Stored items
☆ ☆ ☆

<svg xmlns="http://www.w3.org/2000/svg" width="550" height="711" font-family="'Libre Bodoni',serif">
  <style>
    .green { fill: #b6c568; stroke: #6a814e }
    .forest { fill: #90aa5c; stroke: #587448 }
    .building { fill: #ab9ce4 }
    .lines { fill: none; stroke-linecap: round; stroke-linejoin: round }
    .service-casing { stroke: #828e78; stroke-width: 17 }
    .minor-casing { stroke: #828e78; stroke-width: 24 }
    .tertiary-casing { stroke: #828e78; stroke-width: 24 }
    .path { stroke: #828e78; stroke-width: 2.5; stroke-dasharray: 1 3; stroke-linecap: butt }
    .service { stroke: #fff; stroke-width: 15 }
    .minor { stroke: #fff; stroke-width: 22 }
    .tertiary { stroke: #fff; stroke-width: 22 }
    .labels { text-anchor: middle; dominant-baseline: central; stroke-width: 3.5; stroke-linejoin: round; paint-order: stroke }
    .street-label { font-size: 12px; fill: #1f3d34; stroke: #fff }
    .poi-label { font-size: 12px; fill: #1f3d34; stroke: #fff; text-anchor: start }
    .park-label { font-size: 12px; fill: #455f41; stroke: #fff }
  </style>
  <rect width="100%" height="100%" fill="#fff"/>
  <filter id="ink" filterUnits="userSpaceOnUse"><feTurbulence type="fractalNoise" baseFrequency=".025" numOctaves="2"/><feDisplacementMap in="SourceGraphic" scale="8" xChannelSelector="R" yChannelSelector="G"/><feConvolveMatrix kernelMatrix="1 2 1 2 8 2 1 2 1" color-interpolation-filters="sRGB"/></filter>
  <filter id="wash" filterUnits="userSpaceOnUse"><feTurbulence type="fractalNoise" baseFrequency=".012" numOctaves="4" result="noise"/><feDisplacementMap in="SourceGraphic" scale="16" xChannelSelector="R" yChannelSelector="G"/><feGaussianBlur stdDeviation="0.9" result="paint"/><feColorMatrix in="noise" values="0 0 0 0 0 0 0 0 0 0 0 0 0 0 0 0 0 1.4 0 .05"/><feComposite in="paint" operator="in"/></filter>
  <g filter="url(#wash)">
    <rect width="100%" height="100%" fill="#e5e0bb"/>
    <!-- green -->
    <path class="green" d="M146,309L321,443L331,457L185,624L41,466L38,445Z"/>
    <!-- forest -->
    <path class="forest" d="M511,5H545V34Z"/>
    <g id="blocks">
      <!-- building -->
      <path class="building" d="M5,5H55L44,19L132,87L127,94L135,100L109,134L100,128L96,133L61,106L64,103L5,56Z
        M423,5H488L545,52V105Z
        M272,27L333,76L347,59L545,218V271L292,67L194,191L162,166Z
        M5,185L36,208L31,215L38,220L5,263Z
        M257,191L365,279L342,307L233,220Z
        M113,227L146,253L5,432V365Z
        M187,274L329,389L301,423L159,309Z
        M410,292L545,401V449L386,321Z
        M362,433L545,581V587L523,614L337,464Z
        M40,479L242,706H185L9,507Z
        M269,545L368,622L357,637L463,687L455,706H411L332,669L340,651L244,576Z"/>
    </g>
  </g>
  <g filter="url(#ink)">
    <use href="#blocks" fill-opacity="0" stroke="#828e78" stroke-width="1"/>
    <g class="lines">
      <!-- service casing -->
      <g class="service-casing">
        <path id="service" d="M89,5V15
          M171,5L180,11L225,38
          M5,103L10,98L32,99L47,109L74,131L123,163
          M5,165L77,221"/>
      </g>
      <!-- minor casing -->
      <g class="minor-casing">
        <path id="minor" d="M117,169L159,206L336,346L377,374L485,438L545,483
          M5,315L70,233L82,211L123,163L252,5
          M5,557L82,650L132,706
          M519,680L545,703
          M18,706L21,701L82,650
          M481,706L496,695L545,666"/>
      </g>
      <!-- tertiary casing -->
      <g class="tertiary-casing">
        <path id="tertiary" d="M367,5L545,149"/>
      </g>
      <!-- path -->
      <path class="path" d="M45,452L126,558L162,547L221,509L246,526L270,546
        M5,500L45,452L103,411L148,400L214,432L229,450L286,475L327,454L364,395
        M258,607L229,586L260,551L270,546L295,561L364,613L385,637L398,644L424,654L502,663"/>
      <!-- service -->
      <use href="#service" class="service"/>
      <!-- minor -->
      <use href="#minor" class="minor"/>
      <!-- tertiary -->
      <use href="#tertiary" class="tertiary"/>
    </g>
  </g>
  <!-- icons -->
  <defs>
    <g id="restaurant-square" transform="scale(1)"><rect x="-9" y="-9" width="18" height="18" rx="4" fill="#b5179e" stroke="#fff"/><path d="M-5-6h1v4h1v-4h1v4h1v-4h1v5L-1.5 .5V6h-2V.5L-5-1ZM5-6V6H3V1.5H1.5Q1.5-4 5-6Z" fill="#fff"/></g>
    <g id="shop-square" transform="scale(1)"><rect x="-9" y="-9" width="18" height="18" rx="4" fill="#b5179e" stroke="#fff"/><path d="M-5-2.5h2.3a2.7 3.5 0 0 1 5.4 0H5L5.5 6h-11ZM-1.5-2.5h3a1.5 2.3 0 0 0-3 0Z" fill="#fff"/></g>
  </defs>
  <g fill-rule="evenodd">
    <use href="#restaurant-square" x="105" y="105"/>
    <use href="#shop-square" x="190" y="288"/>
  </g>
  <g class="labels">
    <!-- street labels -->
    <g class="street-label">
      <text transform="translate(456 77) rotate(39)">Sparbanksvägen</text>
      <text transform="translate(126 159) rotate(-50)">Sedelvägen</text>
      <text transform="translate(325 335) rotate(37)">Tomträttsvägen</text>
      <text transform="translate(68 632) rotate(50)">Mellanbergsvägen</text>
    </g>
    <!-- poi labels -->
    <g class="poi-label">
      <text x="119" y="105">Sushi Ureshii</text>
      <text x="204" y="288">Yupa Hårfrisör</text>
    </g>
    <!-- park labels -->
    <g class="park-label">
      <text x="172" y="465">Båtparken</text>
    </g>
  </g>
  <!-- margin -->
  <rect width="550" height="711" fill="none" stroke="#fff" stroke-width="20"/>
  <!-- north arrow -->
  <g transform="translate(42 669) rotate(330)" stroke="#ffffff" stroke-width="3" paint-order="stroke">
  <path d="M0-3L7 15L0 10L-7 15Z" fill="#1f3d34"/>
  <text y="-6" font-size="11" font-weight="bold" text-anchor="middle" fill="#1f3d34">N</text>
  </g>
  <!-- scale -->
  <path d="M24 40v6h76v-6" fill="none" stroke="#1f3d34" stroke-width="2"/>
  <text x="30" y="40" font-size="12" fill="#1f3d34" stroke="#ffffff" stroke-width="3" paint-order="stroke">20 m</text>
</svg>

☆ ☆ ☆

The expected answer is a copy of each line in the records that holds the word "lines".

    .lines { fill: none; stroke-linecap: round; stroke-linejoin: round }
    <g class="lines">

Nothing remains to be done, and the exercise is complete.